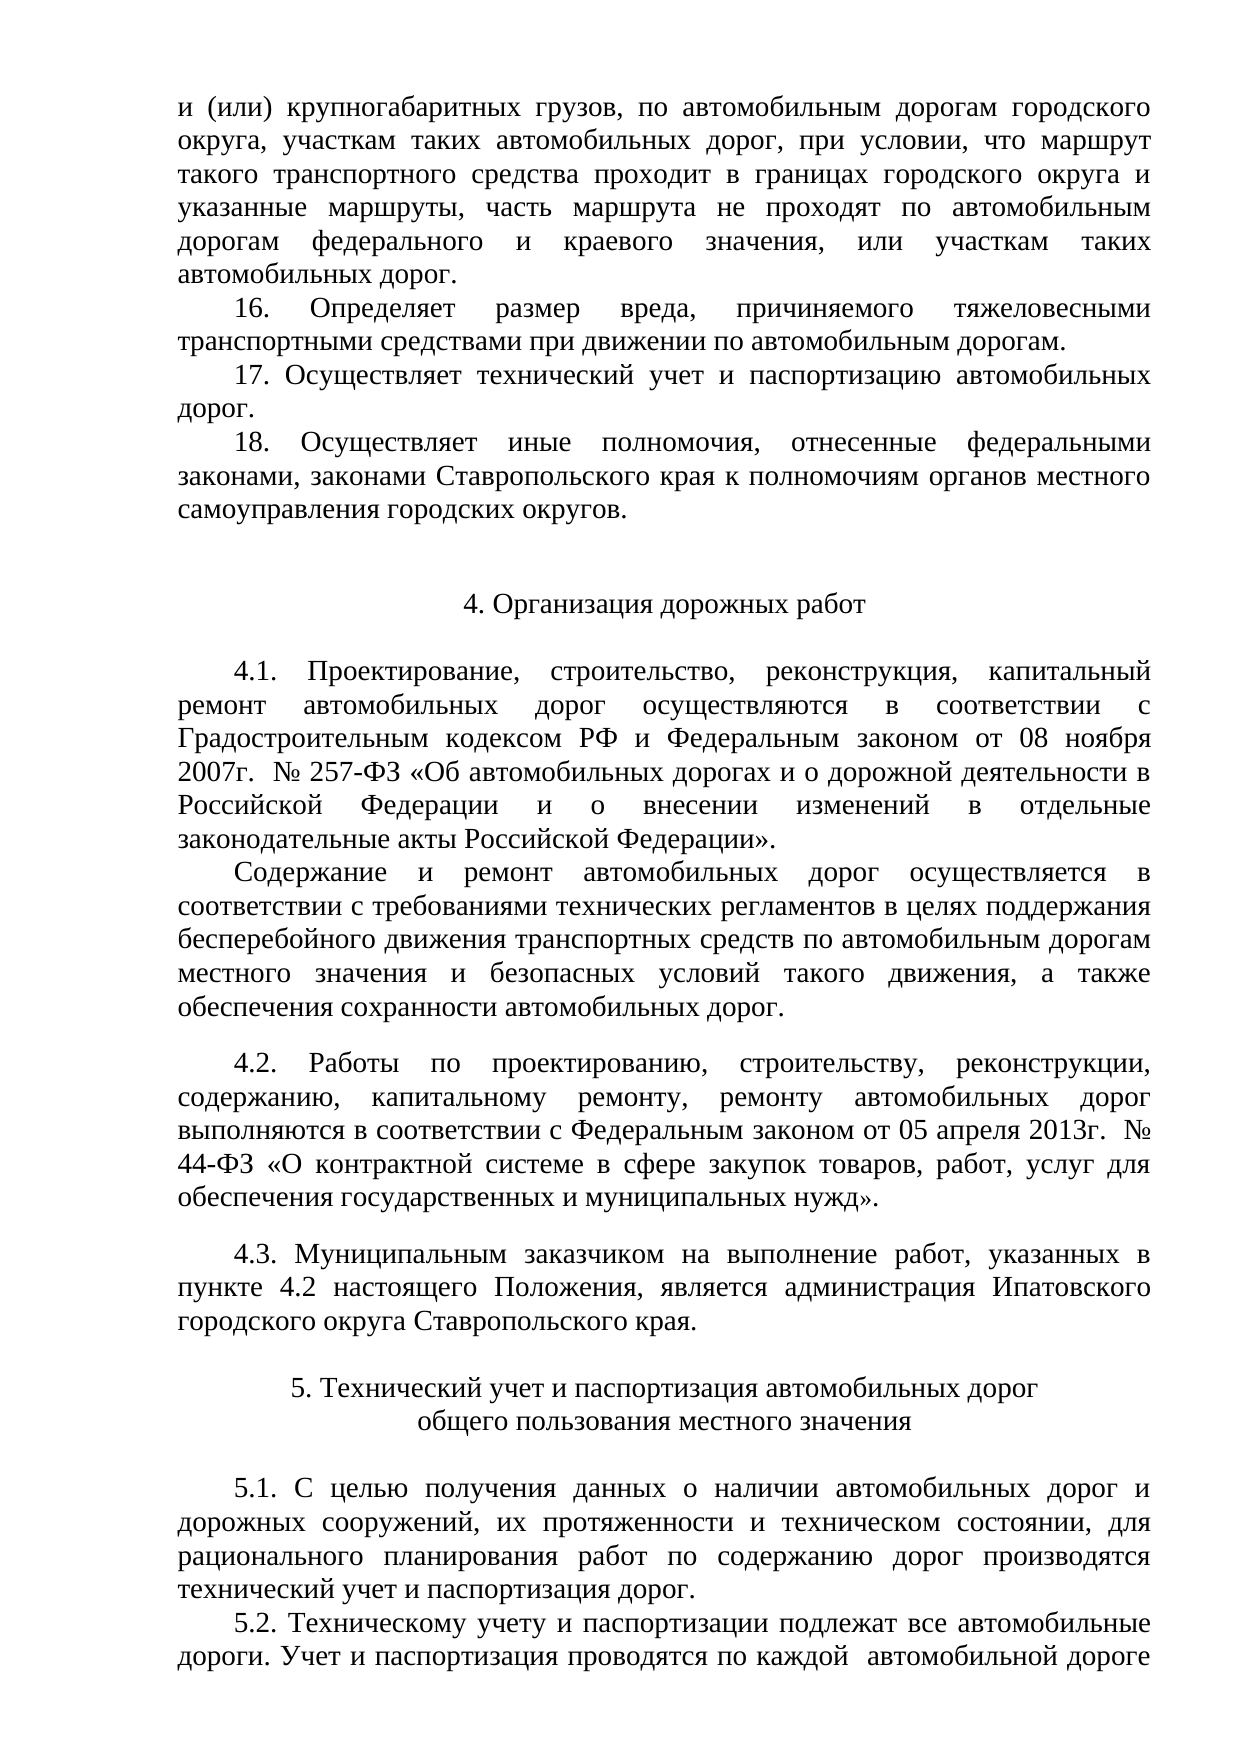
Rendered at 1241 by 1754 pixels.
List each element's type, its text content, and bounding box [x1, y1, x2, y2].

text 17. Осуществляет технический учет и паспортизацию автомобильных дорог. [177, 357, 1152, 424]
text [177, 1605, 1152, 1672]
text 18. Осуществляет иные полномочия, отнесенные федеральными законами, законами Ставропольского края к полномочиям органов местного самоуправления городских округов. [177, 424, 1152, 525]
text 4.2. Работы по проектированию, строительству, реконструкции, содержанию, капитальному ремонту, ремонту автомобильных дорог выполняются в соответствии с Федеральным законом от 05 апреля 2013г. № 44-ФЗ «О контрактной системе в сфере закупок товаров, работ, услуг для обеспечения государственных и муниципальных нужд». [177, 1045, 1152, 1213]
text 5. Технический учет и паспортизация автомобильных дорог [177, 1370, 1152, 1403]
text 4.1. Проектирование, строительство, реконструкция, капитальный ремонт автомобильных дорог осуществляются в соответствии с Градостроительным кодексом РФ и Федеральным законом от 08 ноября 2007г. № 257-ФЗ «Об автомобильных дорогах и о дорожной деятельности в Российской Федерации и о внесении изменений в отдельные законодательные акты Российской Федерации». [177, 653, 1152, 854]
text 4.3. Муниципальным заказчиком на выполнение работ, указанных в пункте 4.2 настоящего Положения, является администрация Ипатовского городского округа Ставропольского края. [177, 1236, 1152, 1336]
text 4. Организация дорожных работ [177, 586, 1152, 620]
text общего пользования местного значения [177, 1403, 1152, 1437]
text Содержание и ремонт автомобильных дорог осуществляется в соответствии с требованиями технических регламентов в целях поддержания бесперебойного движения транспортных средств по автомобильным дорогам местного значения и безопасных условий такого движения, а также обеспечения сохранности автомобильных дорог. [177, 854, 1152, 1022]
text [177, 89, 1152, 290]
text 5.1. С целью получения данных о наличии автомобильных дорог и дорожных сооружений, их протяженности и техническом состоянии, для рационального планирования работ по содержанию дорог производятся технический учет и паспортизация дорог. [177, 1471, 1152, 1605]
text 16. Определяет размер вреда, причиняемого тяжеловесными транспортными средствами при движении по автомобильным дорогам. [177, 290, 1152, 357]
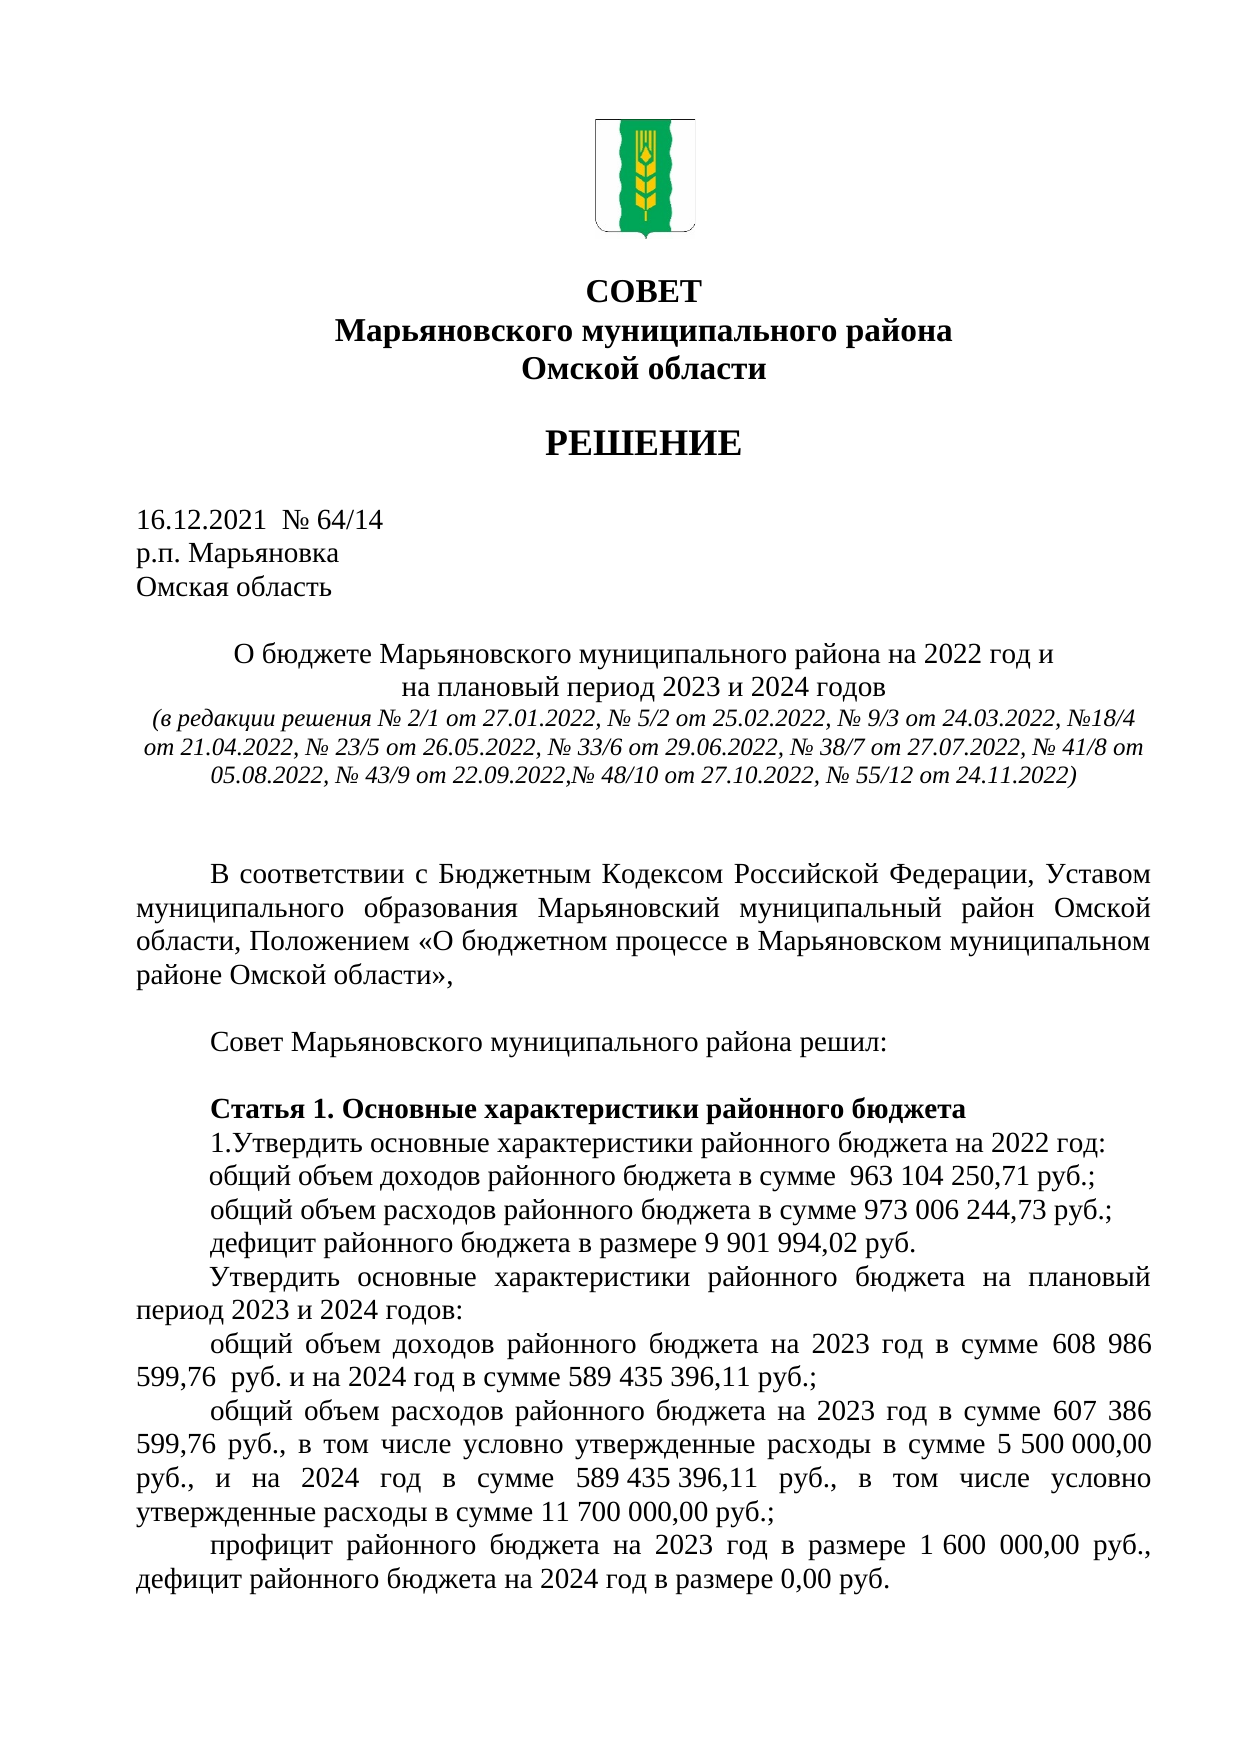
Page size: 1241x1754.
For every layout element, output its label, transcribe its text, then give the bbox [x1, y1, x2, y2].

text Омской области [136, 348, 1152, 387]
text 1) общий объем доходов районного бюджета в сумме 963 104 250,71 руб.; [136, 1158, 1152, 1192]
text СОВЕТ [136, 272, 1152, 310]
text Марьяновского муниципального района [136, 310, 1152, 348]
text 2) общий объем расходов районного бюджета на 2023 год в сумме 607 386 599,76 руб., в том числе условно утвержденные расходы в сумме 5 500 000,00 руб., и на 2024 год в сумме 589 435 396,11 руб., в том числе условно утвержденные расходы в сумме 11 700 000,00 руб.; [136, 1393, 1152, 1527]
text Омская область [136, 569, 1152, 602]
text Статья 1. Основные характеристики районного бюджета [136, 1091, 1152, 1125]
text 3) дефицит районного бюджета в размере 9 901 994,02 руб. [136, 1225, 1152, 1259]
text 2) общий объем расходов районного бюджета в сумме 973 006 244,73 руб.; [136, 1192, 1152, 1225]
text РЕШЕНИЕ [136, 420, 1152, 463]
text 3) профицит районного бюджета на 2023 год в размере 1 600 000,00 руб., дефицит районного бюджета на 2024 год в размере 0,00 руб. [136, 1527, 1152, 1594]
text О бюджете Марьяновского муниципального района на 2022 год и [136, 636, 1152, 669]
text Совет Марьяновского муниципального района решил: [136, 1024, 1152, 1058]
text 1. Утвердить основные характеристики районного бюджета на 2022 год: [136, 1125, 1152, 1158]
text (в редакции решения № 2/1 от 27.01.2022, № 5/2 от 25.02.2022, № 9/3 от 24.03.2022, №18/4 от 21.04.2022, № 23/5 от 26.05.2022, № 33/6 от 29.06.2022, № 38/7 от 27.07.2022, № 41/8 от 05.08.2022, № 43/9 от 22.09.2022,№ 48/10 от 27.10.2022, № 55/12 от 24.11.2022) [136, 703, 1152, 789]
text 1) общий объем доходов районного бюджета на 2023 год в сумме 608 986 599,76 руб. и на 2024 год в сумме 589 435 396,11 руб.; [136, 1326, 1152, 1393]
text В соответствии с Бюджетным Кодексом Российской Федерации, Уставом муниципального образования Марьяновский муниципальный район Омской области, Положением «О бюджетном процессе в Марьяновском муниципальном районе Омской области», [136, 856, 1152, 991]
text 16.12.2021 № 64/14 [136, 502, 1152, 535]
picture [595, 119, 696, 239]
text р.п. Марьяновка [136, 535, 1152, 569]
text на плановый период 2023 и 2024 годов [136, 669, 1152, 703]
text 2. Утвердить основные характеристики районного бюджета на плановый период 2023 и 2024 годов: [136, 1259, 1152, 1326]
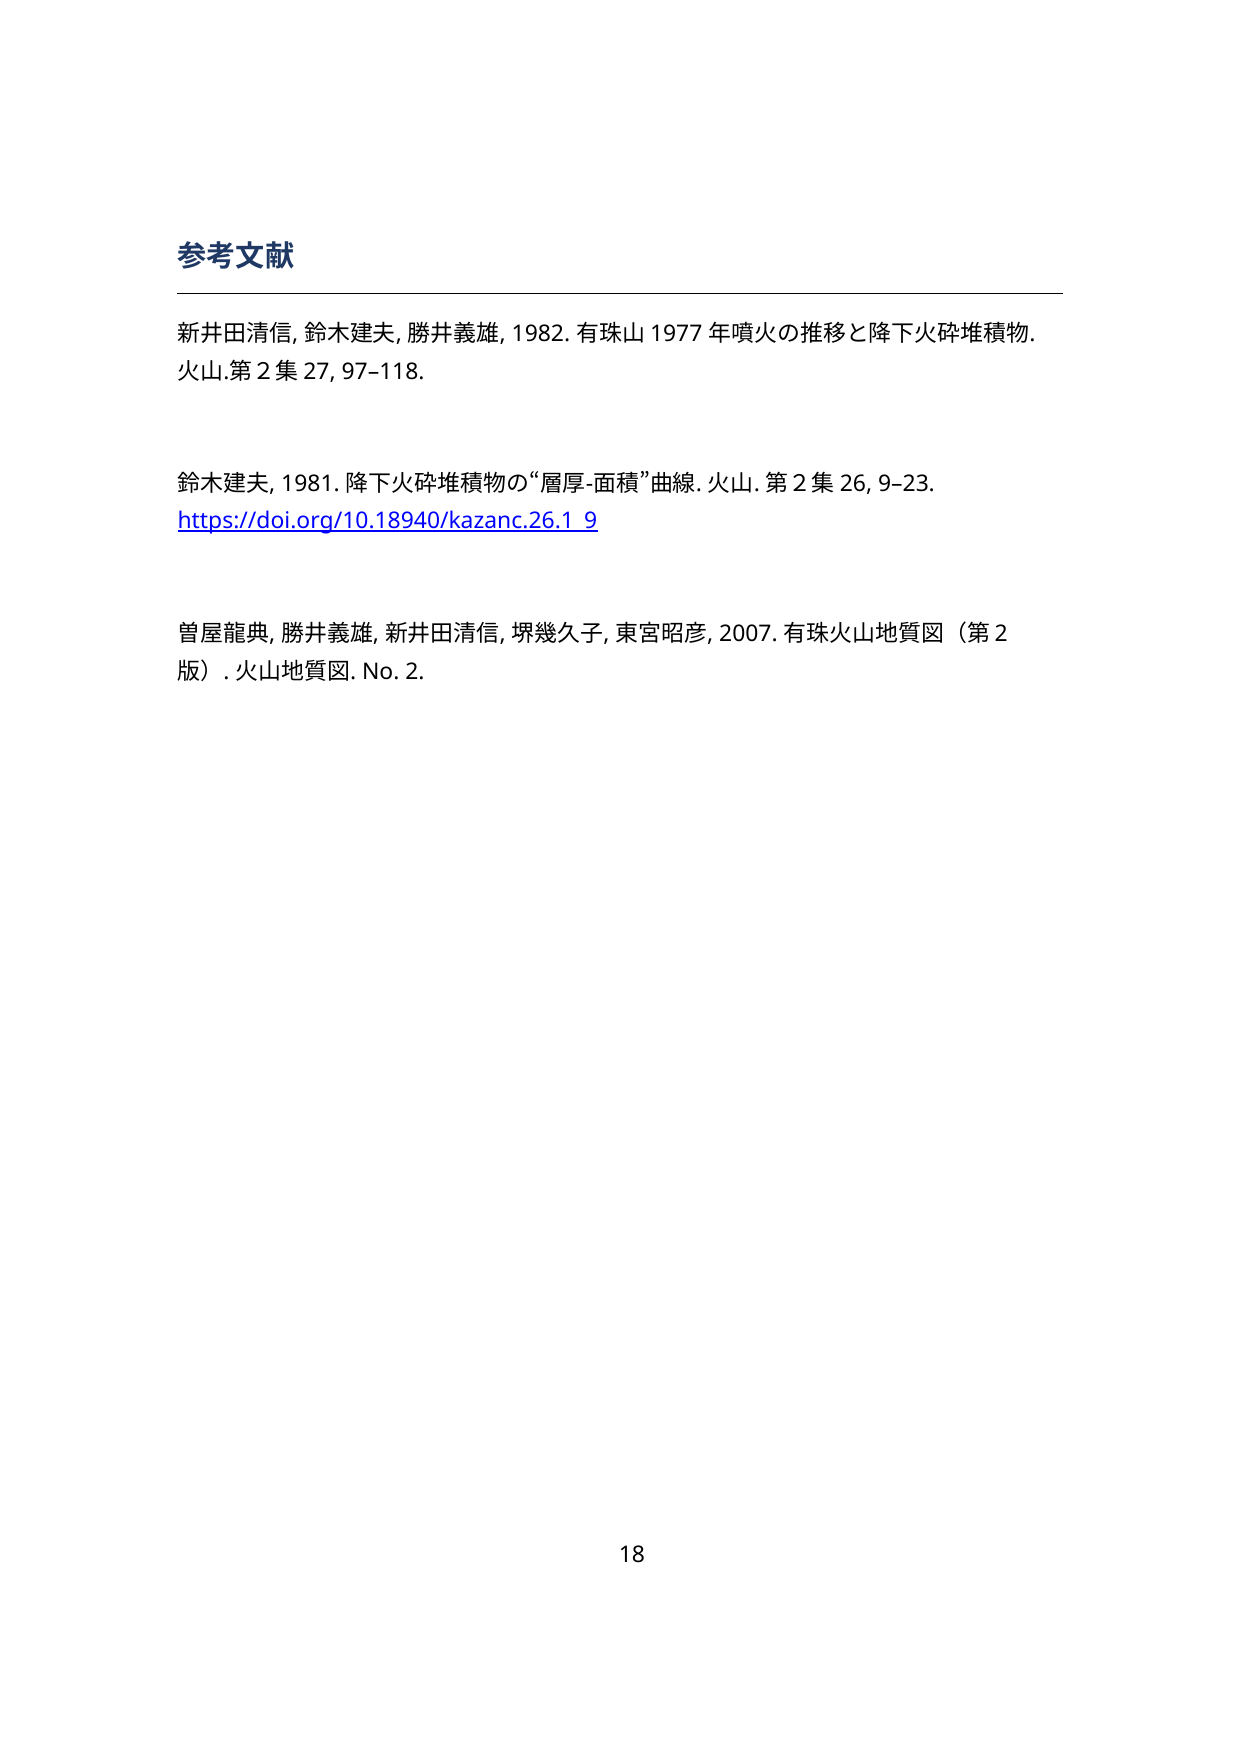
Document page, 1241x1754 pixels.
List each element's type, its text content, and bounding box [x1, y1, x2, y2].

───

(TASK ITEM): Ignore the images and quote every line of the listing exactly.

(TASK ANSWER):
Rendered at 1241 by 1754 pixels.
List each element's type, its text content, and bounding box [x1, y1, x2, y2].

text 17. Осуществляет технический учет и паспортизацию автомобильных дорог. [177, 357, 1152, 424]
text [177, 1605, 1152, 1672]
text 18. Осуществляет иные полномочия, отнесенные федеральными законами, законами Ставропольского края к полномочиям органов местного самоуправления городских округов. [177, 424, 1152, 525]
text 4.2. Работы по проектированию, строительству, реконструкции, содержанию, капитальному ремонту, ремонту автомобильных дорог выполняются в соответствии с Федеральным законом от 05 апреля 2013г. № 44-ФЗ «О контрактной системе в сфере закупок товаров, работ, услуг для обеспечения государственных и муниципальных нужд». [177, 1045, 1152, 1213]
text 5. Технический учет и паспортизация автомобильных дорог [177, 1370, 1152, 1403]
text 4.1. Проектирование, строительство, реконструкция, капитальный ремонт автомобильных дорог осуществляются в соответствии с Градостроительным кодексом РФ и Федеральным законом от 08 ноября 2007г. № 257-ФЗ «Об автомобильных дорогах и о дорожной деятельности в Российской Федерации и о внесении изменений в отдельные законодательные акты Российской Федерации». [177, 653, 1152, 854]
text 4.3. Муниципальным заказчиком на выполнение работ, указанных в пункте 4.2 настоящего Положения, является администрация Ипатовского городского округа Ставропольского края. [177, 1236, 1152, 1336]
text 4. Организация дорожных работ [177, 586, 1152, 620]
text общего пользования местного значения [177, 1403, 1152, 1437]
text Содержание и ремонт автомобильных дорог осуществляется в соответствии с требованиями технических регламентов в целях поддержания бесперебойного движения транспортных средств по автомобильным дорогам местного значения и безопасных условий такого движения, а также обеспечения сохранности автомобильных дорог. [177, 854, 1152, 1022]
text [177, 89, 1152, 290]
text 5.1. С целью получения данных о наличии автомобильных дорог и дорожных сооружений, их протяженности и техническом состоянии, для рационального планирования работ по содержанию дорог производятся технический учет и паспортизация дорог. [177, 1471, 1152, 1605]
text 16. Определяет размер вреда, причиняемого тяжеловесными транспортными средствами при движении по автомобильным дорогам. [177, 290, 1152, 357]
Page size: 1241x1754.
For every layout element, output its label, transcribe its text, then give the bbox [x1, y1, x2, y2].

text Омской области [136, 348, 1152, 387]
text 1) общий объем доходов районного бюджета в сумме 963 104 250,71 руб.; [136, 1158, 1152, 1192]
text СОВЕТ [136, 272, 1152, 310]
text Марьяновского муниципального района [136, 310, 1152, 348]
text 2) общий объем расходов районного бюджета на 2023 год в сумме 607 386 599,76 руб., в том числе условно утвержденные расходы в сумме 5 500 000,00 руб., и на 2024 год в сумме 589 435 396,11 руб., в том числе условно утвержденные расходы в сумме 11 700 000,00 руб.; [136, 1393, 1152, 1527]
text Омская область [136, 569, 1152, 602]
text Статья 1. Основные характеристики районного бюджета [136, 1091, 1152, 1125]
text 3) дефицит районного бюджета в размере 9 901 994,02 руб. [136, 1225, 1152, 1259]
text 2) общий объем расходов районного бюджета в сумме 973 006 244,73 руб.; [136, 1192, 1152, 1225]
text РЕШЕНИЕ [136, 420, 1152, 463]
text 3) профицит районного бюджета на 2023 год в размере 1 600 000,00 руб., дефицит районного бюджета на 2024 год в размере 0,00 руб. [136, 1527, 1152, 1594]
text О бюджете Марьяновского муниципального района на 2022 год и [136, 636, 1152, 669]
text Совет Марьяновского муниципального района решил: [136, 1024, 1152, 1058]
text 1. Утвердить основные характеристики районного бюджета на 2022 год: [136, 1125, 1152, 1158]
text (в редакции решения № 2/1 от 27.01.2022, № 5/2 от 25.02.2022, № 9/3 от 24.03.2022, №18/4 от 21.04.2022, № 23/5 от 26.05.2022, № 33/6 от 29.06.2022, № 38/7 от 27.07.2022, № 41/8 от 05.08.2022, № 43/9 от 22.09.2022,№ 48/10 от 27.10.2022, № 55/12 от 24.11.2022) [136, 703, 1152, 789]
text 1) общий объем доходов районного бюджета на 2023 год в сумме 608 986 599,76 руб. и на 2024 год в сумме 589 435 396,11 руб.; [136, 1326, 1152, 1393]
text В соответствии с Бюджетным Кодексом Российской Федерации, Уставом муниципального образования Марьяновский муниципальный район Омской области, Положением «О бюджетном процессе в Марьяновском муниципальном районе Омской области», [136, 856, 1152, 991]
text 16.12.2021 № 64/14 [136, 502, 1152, 535]
picture [595, 119, 696, 239]
text р.п. Марьяновка [136, 535, 1152, 569]
text на плановый период 2023 и 2024 годов [136, 669, 1152, 703]
text 2. Утвердить основные характеристики районного бюджета на плановый период 2023 и 2024 годов: [136, 1259, 1152, 1326]
Document page, 1241x1754 pixels.
List each element's type, its text content, and bounding box [x1, y1, x2, y2].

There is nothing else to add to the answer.